RiceaRoni Posted March 26, 2013 Posted March 26, 2013 Well I gave in and just ripped the bandage off. I saw the dude she cheated on me with, he seems to just be really good friends with her now. She looks like she has a lot of really good friends. She seems to be pretty happy with her life right now, so I don't know if contacting her just to see where her head is at will help me or not? I obviously can't handle friendship, but should I tell her that? Let her come to you Na...
McDonald Posted March 26, 2013 Posted March 26, 2013 So basically you only want to contact her to see if she is willingto have another relationship with you? na she cheated on you... it should be her begging. IDK what has happened to you over these past few weeks but get your head on straight and find someone who will not cheat on you god damnit. 2
RiceaRoni Posted March 26, 2013 Posted March 26, 2013 So basically you only want to contact her to see if she is willingto have another relationship with you? na she cheated on you... it should be her begging. IDK what has happened to you over these past few weeks but get your head on straight and find someone who will not cheat on you god damnit. exactly Na you have to muster up some self respect..otherwise if you contact her and come to her..she'll think what she did was okay and continue to do it because you let her... Let her be the one to come to you and beg,apologize,etc. I know people say you should never have too much pride, but in this circumstance it's essential..

══════

ACTIVITY LIST –
a. In the forum thread, what does RiceaRoni say they obviously can't handle?
b. Echo the forum thread from "RiceaRoni Posted March 26, 2013 Posted March 26, 2013 Well" to "to you Na...".
c. Can you continue the forum thread with what follows its last sentence?

Stored data entries
══════

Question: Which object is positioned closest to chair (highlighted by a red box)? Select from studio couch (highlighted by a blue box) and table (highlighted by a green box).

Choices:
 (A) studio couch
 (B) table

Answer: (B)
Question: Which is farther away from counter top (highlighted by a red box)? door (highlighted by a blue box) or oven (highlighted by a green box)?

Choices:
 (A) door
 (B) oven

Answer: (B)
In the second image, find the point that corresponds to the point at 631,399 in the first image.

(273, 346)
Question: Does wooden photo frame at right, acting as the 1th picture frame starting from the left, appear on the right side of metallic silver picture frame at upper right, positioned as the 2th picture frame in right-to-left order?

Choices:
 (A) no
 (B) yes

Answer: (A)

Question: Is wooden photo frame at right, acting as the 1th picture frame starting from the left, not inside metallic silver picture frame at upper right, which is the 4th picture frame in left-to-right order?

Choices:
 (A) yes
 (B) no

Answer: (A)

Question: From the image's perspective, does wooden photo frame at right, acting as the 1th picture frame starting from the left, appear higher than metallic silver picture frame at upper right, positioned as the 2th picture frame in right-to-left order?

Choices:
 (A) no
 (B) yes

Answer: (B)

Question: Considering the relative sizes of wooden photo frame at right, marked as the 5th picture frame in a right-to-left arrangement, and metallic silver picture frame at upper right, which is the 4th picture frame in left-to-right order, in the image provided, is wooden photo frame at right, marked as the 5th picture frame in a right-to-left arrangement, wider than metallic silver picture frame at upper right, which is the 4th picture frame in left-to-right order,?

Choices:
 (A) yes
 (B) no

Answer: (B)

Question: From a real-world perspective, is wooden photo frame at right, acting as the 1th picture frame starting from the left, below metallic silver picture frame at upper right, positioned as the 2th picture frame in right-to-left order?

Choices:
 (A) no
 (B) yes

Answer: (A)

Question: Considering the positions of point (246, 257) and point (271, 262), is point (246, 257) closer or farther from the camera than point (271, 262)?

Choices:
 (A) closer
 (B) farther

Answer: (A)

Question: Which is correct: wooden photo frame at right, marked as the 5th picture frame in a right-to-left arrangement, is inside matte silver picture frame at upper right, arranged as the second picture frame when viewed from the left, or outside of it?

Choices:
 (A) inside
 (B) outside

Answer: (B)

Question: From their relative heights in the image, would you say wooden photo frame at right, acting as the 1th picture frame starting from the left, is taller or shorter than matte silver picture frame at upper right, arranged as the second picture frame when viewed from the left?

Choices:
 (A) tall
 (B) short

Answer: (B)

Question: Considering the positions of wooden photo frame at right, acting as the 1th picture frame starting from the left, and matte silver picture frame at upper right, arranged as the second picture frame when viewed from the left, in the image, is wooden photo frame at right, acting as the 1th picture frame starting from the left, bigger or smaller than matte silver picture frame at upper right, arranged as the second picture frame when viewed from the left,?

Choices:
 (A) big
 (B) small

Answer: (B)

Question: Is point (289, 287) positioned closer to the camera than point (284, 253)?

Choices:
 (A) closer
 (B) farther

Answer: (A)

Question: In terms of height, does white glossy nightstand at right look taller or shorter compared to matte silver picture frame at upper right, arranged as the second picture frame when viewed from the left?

══════

TASK RESULTS –
a. Friendship.

b.
RiceaRoni Posted March 26, 2013 Posted March 26, 2013 Well I gave in and just ripped the bandage off. I saw the dude she cheated on me with, he seems to just be really good friends with her now. She looks like she has a lot of really good friends. She seems to be pretty happy with her life right now, so I don't know if contacting her just to see where her head is at will help me or not? I obviously can't handle friendship, but should I tell her that? Let her come to you Na...

c.
Author na49 Posted March 27, 2013 Author Posted March 27, 2013 You're both right. She is happy without me, I just don't want to believe it. I want to believe she still misses me and wants to try things again. I thought snooping on her facebook would get rid of my hope, but it didn't. Well I've got work today and tomorrow, so hopefully this thing doesn't mess with my head while I'm at work.
CHERRITREE83 Posted March 29, 2013 Posted March 29, 2013 Finding out hurts!!!!! Its feels so bad, especially if you still have feelings for your ex, seeing them, kissing, laughing, and frankly moving on with someone new, does not feel good when your the ex. I tried to even remain friends after a break up with my ex and I could not take it anymore after he posted online about 100 photos and 99 of them had his current girlfriend/fiance in them hugged up with him. I finally had to write him a email and tell him that I could no longer be friends and that included deleting him on my social media account as well. Not knowing helped me focus on my life and moving forward. In the email that's exactly what I told him.